- **WHAT IS EXPECTED**
Leave out the images and output the records word for word.

Dataset excerpts
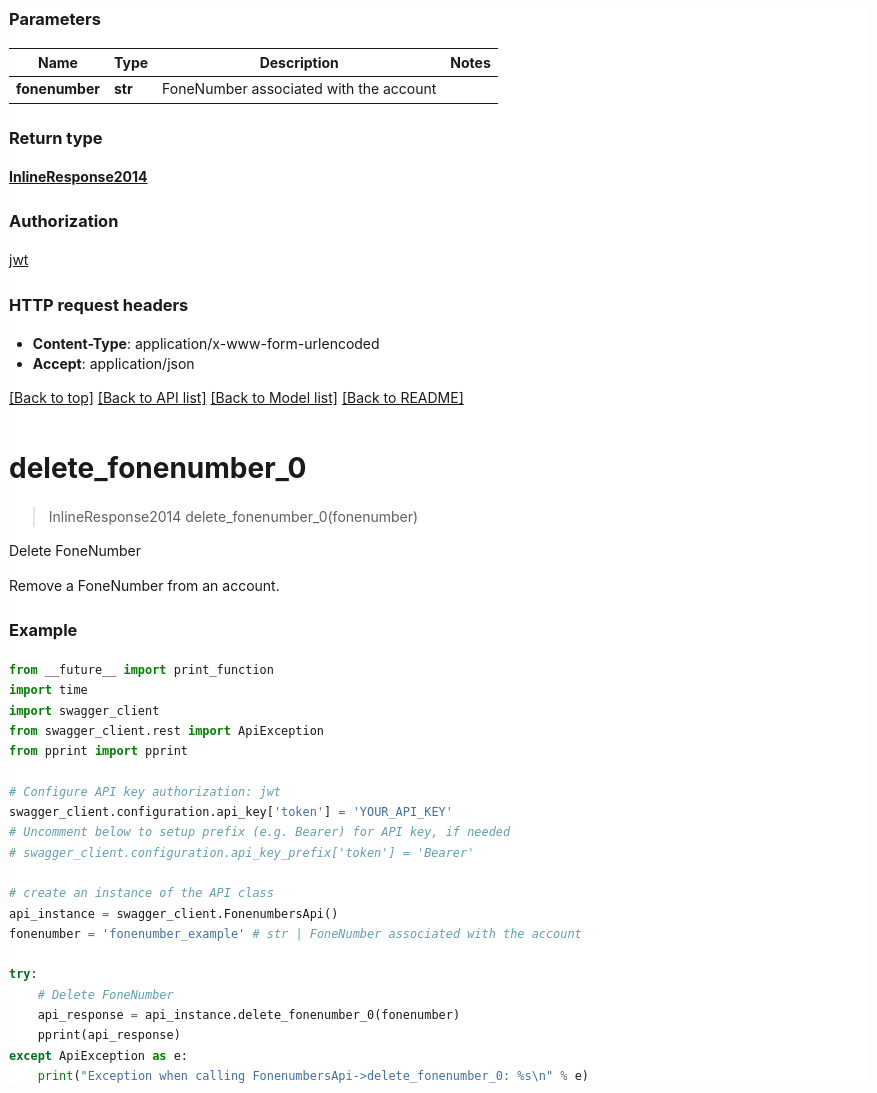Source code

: ### Parameters

Name | Type | Description  | Notes
------------- | ------------- | ------------- | -------------
 **fonenumber** | **str**| FoneNumber associated with the account | 

### Return type

[**InlineResponse2014**](InlineResponse2014.md)

### Authorization

[jwt](../README.md#jwt)

### HTTP request headers

 - **Content-Type**: application/x-www-form-urlencoded
 - **Accept**: application/json

[[Back to top]](#) [[Back to API list]](../README.md#documentation-for-api-endpoints) [[Back to Model list]](../README.md#documentation-for-models) [[Back to README]](../README.md)

# **delete_fonenumber_0**
> InlineResponse2014 delete_fonenumber_0(fonenumber)

Delete FoneNumber

Remove a FoneNumber from an account.

### Example 
```python
from __future__ import print_function
import time
import swagger_client
from swagger_client.rest import ApiException
from pprint import pprint

# Configure API key authorization: jwt
swagger_client.configuration.api_key['token'] = 'YOUR_API_KEY'
# Uncomment below to setup prefix (e.g. Bearer) for API key, if needed
# swagger_client.configuration.api_key_prefix['token'] = 'Bearer'

# create an instance of the API class
api_instance = swagger_client.FonenumbersApi()
fonenumber = 'fonenumber_example' # str | FoneNumber associated with the account

try: 
    # Delete FoneNumber
    api_response = api_instance.delete_fonenumber_0(fonenumber)
    pprint(api_response)
except ApiException as e:
    print("Exception when calling FonenumbersApi->delete_fonenumber_0: %s\n" % e)
```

- **RESPONSE AREA**
Source code

: ### Parameters

Name | Type | Description  | Notes
------------- | ------------- | ------------- | -------------
 **fonenumber** | **str**| FoneNumber associated with the account | 

### Return type

[**InlineResponse2014**](InlineResponse2014.md)

### Authorization

[jwt](../README.md#jwt)

### HTTP request headers

 - **Content-Type**: application/x-www-form-urlencoded
 - **Accept**: application/json

[[Back to top]](#) [[Back to API list]](../README.md#documentation-for-api-endpoints) [[Back to Model list]](../README.md#documentation-for-models) [[Back to README]](../README.md)

# **delete_fonenumber_0**
> InlineResponse2014 delete_fonenumber_0(fonenumber)

Delete FoneNumber

Remove a FoneNumber from an account.

### Example 
```python
from __future__ import print_function
import time
import swagger_client
from swagger_client.rest import ApiException
from pprint import pprint

# Configure API key authorization: jwt
swagger_client.configuration.api_key['token'] = 'YOUR_API_KEY'
# Uncomment below to setup prefix (e.g. Bearer) for API key, if needed
# swagger_client.configuration.api_key_prefix['token'] = 'Bearer'

# create an instance of the API class
api_instance = swagger_client.FonenumbersApi()
fonenumber = 'fonenumber_example' # str | FoneNumber associated with the account

try: 
    # Delete FoneNumber
    api_response = api_instance.delete_fonenumber_0(fonenumber)
    pprint(api_response)
except ApiException as e:
    print("Exception when calling FonenumbersApi->delete_fonenumber_0: %s\n" % e)
```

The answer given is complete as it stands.